┌──

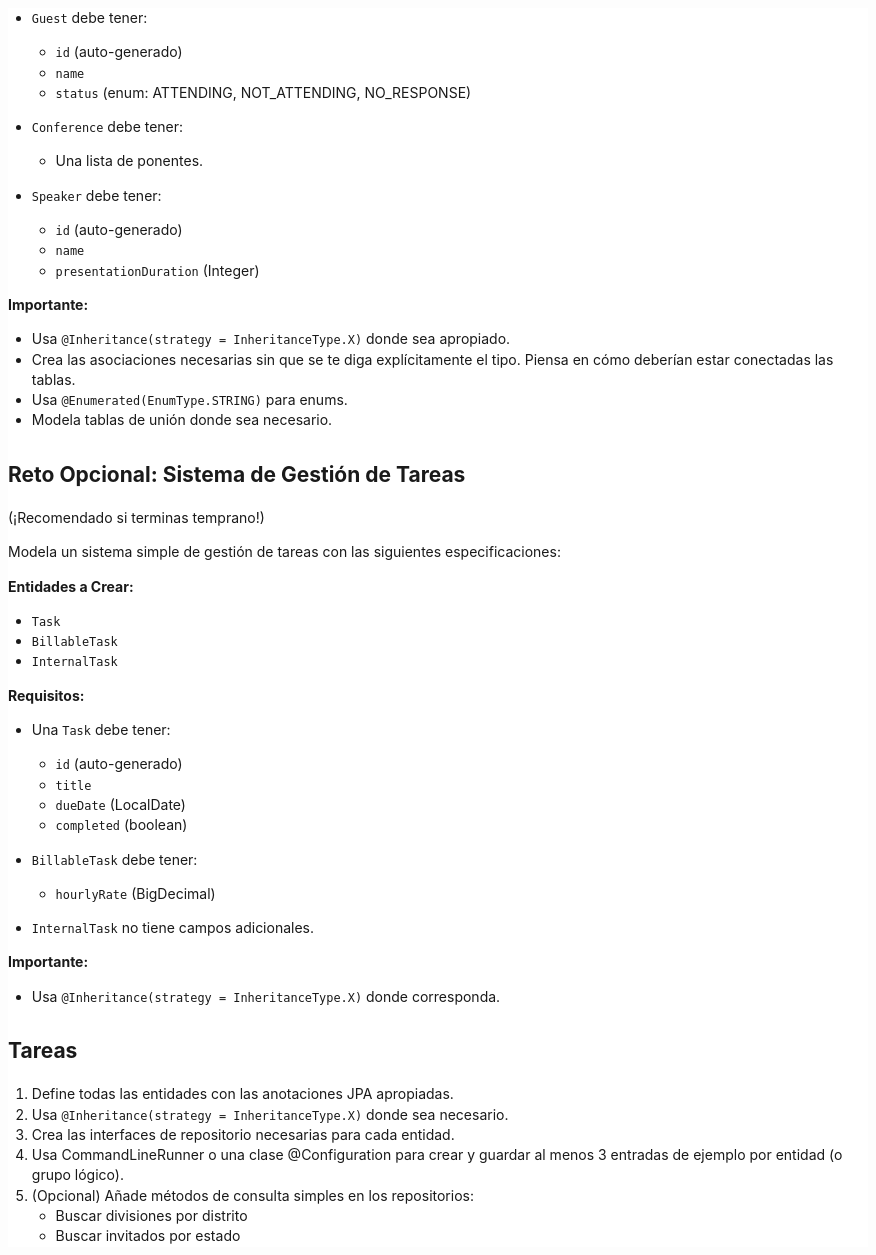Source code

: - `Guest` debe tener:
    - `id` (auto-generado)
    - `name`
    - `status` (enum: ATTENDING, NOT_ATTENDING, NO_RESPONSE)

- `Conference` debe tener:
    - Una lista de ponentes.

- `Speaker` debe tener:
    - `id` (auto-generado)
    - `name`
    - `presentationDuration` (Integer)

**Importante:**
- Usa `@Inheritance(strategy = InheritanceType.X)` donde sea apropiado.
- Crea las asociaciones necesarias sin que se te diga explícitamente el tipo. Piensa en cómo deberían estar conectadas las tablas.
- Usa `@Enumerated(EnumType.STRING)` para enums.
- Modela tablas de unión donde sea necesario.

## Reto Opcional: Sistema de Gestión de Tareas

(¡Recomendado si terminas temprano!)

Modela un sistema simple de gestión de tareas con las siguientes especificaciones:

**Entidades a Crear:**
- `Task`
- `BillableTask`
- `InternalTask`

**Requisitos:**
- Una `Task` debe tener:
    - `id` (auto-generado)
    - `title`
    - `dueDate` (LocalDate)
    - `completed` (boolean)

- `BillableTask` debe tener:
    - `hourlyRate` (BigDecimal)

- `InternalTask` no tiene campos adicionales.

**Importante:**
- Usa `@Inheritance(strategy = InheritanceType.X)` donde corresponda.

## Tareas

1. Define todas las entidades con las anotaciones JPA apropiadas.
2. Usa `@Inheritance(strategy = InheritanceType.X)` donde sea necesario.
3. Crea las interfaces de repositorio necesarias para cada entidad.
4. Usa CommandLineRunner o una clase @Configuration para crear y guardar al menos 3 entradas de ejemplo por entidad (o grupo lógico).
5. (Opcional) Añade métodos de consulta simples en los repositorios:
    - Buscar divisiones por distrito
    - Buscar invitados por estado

└──

Whenever a line of the entries contains the string "Buscar", copy that line.

● **COMPLETED TASK**:
    - Buscar divisiones por distrito
    - Buscar invitados por estado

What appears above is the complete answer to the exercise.